In the name of this scientific ideal, Comte reproaches the chemists with the superabundance of their analytical work. In default of a rational conception of chemistry they do not make their work bear upon the necessary points. What is the use of studying such and such a body, placed in such and such conditions, in an arbitrary way and according to the fancy of investigation? The progress of chemistry should consist far less in the acquisition of new materials than in the systematisation of those which we already possess. Chemistry is to-day as rich in details as it is imperfectly constituted as a science.[146] Its present state in no way gives an idea of what its normal state will be.

Not content with showing to chemists the “scientific type” towards which their science should tend, Comte suggests a contrivance in method which will bring them nearer to it. It is in no way like the hypothesis of affinities, for this appears to him to be even more “ontological” than the hypothesis of imaginary fluids or ethers. As always happens when we are concerned with metaphysical conceptions, the explanations which we draw from affinities consist in the reproduction in abstract terms of the very statement of the phenomenon.[147] To this hypothesis, which is not a scientific one since it bears up the mode of production of facts, Comte substitutes what he calls the “dualist hypothesis.” We ignore, he says, and it is not for us to seek the real manner in which the elements of which bodies are composed come to be grouped together.
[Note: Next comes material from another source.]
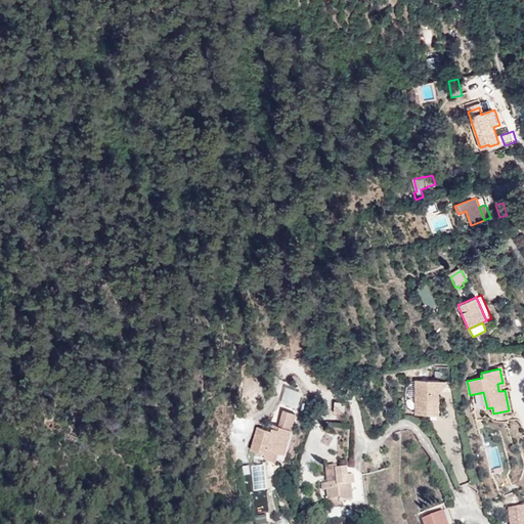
[(439,380),(416,381),(417,415),(440,415),(439,380)]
But, consequently, it is lawful for us, in the very circumscribed sphere of our positive research, to conceive the immediate composition of any substance whatever as merely binary, each of the two bodies so separated being able, according as the case may be, to lend itself to a similar analysis, equally binary, and so on, as the occasion arises. We do not affirm that dualism is a real law of nature. It will be a fundamental contrivance in chemistry, like the hypothesis of inertia in mechanics, and that of atoms in physics. It will serve to “simplify our elementary conceptions” in chemistry, and in having recourse to it we do not exceed “the special kind of liberty” of which our intellect may avail itself, in the institution of science.[148]

The use of this hypothesis would allow us to endow chemistry with a “fine” character of unity and rationality which it lacks to-day. It is true that Comte himself confessed that this hypothesis, proposed by him in 1838, had yet “produced nothing” in 1851. But he explains this sterility to himself by the metaphysical spirit, from which chemists are not sufficiently freed.